# Advice on Shep's new shop



## ShepRCS (Jan 28, 2015)

Hi all

As my intro indicated I have not touched a lathe/mill since uni. However recently I've been thinking of getting back into it. Mainly because of my desire to build a scale rc heli but also to build little things that work. 

Anyway I've a long way to go and a lot to learn. Lathe choice aside I need somewhere to put it. (I'm thinking sc4 probably but a bit pricey). 

Inside the house is not an option. I don't have a garage so garden shed it is then. 

Now my shed as it currently stands is not good to keep any lathe in anything like good enough condition. So it will need some modification. It's a standard wooden shed with get roof

Those of you living in similar environments (London uk) with shops in the garden what have you done to them to keep your machines safe and happy?

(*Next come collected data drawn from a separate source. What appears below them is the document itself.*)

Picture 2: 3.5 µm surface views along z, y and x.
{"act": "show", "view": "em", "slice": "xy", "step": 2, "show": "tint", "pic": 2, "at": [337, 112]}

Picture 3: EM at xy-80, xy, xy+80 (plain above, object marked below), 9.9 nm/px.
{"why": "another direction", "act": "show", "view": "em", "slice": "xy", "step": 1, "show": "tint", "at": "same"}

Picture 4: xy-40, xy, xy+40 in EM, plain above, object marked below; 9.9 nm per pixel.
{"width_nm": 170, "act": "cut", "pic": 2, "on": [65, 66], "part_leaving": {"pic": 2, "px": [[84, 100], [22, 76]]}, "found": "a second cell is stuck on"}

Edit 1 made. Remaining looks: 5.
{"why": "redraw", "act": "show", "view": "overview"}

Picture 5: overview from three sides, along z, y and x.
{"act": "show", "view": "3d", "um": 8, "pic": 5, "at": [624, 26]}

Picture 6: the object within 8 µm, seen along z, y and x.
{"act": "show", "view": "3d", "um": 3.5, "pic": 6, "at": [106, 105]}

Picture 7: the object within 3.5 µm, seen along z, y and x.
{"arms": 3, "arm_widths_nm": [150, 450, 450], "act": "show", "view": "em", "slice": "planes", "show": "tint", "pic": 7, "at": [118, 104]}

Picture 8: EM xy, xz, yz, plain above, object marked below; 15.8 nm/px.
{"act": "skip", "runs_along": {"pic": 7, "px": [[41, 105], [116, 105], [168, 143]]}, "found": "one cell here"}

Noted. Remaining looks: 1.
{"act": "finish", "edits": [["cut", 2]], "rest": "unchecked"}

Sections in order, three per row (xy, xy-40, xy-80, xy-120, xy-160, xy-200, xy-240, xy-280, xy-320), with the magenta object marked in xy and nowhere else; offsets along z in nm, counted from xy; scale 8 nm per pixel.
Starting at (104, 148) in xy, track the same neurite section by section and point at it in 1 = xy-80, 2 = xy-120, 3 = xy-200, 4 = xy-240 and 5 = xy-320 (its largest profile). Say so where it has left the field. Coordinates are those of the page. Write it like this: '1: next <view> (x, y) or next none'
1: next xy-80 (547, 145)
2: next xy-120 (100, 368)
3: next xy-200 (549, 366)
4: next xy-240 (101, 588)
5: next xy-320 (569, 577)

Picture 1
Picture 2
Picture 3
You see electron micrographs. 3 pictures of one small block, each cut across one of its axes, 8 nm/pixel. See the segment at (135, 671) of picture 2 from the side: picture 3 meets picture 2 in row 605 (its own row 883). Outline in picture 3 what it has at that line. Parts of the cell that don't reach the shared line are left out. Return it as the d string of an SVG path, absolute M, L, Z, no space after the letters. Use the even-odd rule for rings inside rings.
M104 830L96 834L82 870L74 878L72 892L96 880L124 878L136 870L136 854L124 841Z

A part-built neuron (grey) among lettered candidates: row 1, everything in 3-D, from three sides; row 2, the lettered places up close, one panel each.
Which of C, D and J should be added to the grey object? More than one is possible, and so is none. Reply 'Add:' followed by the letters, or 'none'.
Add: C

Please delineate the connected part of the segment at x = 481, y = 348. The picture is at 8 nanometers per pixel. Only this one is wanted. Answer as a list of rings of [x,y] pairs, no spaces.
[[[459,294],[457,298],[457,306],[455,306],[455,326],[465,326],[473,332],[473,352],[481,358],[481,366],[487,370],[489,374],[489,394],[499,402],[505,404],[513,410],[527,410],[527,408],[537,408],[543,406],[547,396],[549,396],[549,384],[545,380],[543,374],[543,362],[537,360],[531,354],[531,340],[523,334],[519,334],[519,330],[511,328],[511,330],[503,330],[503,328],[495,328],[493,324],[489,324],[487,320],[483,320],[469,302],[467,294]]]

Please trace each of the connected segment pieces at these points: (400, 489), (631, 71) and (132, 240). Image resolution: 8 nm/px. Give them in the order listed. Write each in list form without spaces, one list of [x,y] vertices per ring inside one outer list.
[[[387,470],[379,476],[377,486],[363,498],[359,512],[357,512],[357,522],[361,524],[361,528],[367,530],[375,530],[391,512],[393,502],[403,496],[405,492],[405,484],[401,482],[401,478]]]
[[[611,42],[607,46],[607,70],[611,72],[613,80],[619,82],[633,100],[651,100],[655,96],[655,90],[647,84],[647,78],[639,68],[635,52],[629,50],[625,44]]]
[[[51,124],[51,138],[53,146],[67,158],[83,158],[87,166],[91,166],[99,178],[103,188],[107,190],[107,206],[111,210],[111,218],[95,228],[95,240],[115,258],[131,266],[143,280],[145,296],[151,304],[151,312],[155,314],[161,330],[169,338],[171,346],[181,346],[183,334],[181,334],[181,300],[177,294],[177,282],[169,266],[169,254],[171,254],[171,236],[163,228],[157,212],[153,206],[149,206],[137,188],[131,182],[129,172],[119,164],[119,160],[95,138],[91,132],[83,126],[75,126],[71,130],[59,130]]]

I assume insulation of walls floor and roof is the key one but also maybe some level of heating?

I'm not going to be able to build an entirely fresh building just modify my existing standard wooden shed. 

My second question is how much space beyond the size of the machine is necessary. I'm guessing behind the machine not much but to right and left of the machine some breathing room is advisable. And then a space to stand?  

Any help will be much appreciated. 

shep.


----------



## samthedog (Jan 28, 2015)

G'day Shep. As far as insulation goes, the walls and ceiling are much more critical than the floor. As long as you seal the gaps between the walls and the floor and around the door, it will hold heat. Hot air rises so there will be a significant temperature difference between the floor and bench height which is fine. 

I have an insulated garage and have done nothing with the floor. There must be about 5 - 6 degrees diffrence between the ceiling and floor but have not noticed any rust on the machines in the 3 years they have been in the garage. Just as long as they are kept slightly warmer than ambient outside temps you won't get condensation.

Paul.


----------